In a previous post, I was arguing that data modeling will remain an “art” even if we are talking about NoSQL systems or not. Recently I’ve noticed a couple of posts that have resurfaced this idea in the context of document databases and parent - child models.
Both CouchDB and MongoDB spend some time on their documentation to explain the different approaches for mapping one-to-many and many-to-many relationships and also explain some of the pros and cons.
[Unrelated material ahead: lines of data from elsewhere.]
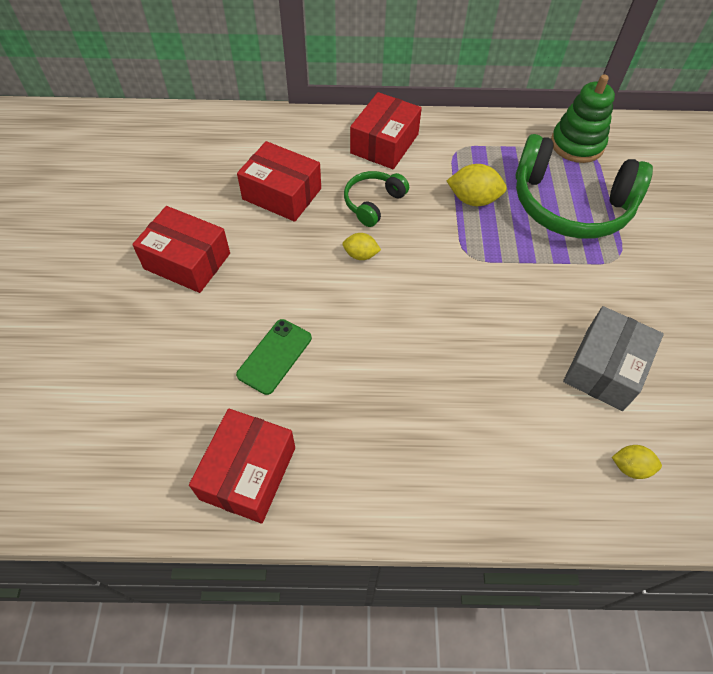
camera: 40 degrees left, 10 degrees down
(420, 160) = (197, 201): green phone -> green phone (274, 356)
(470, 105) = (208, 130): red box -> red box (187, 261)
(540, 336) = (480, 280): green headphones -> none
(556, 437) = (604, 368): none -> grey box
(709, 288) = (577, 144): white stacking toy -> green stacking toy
Unfortunately, there are tons of posts out there showing just one of the possible solutions and forgetting to detail pros and cons or at least ask the reader to further investigate the topic. One of the most used example is representing child collections as IDs in the parent entity. Another is representing child entities as an embedded collection on the parent. But what I couldn’t find in such posts was a discussion about pros and cons. For example, IDs on the parent leads to the well known N+1 access issue, embedded collections can lead to increased size data manipulation or unreachable child entities and so on.
So, my advise is that before starting to just dump your data into your favorite document store:
- spend some extended time understanding how to model your data and relationships with your storage solution
- think a lot about what data access patterns will be needed in your application
- don’t just trust all “look ma’, this solution is so cool”. Dig into the topic a bit more.
Otherwise you’ll might just end up with a cool NoSQL system performing rather badly due to the fact you have (mis)modeled your data.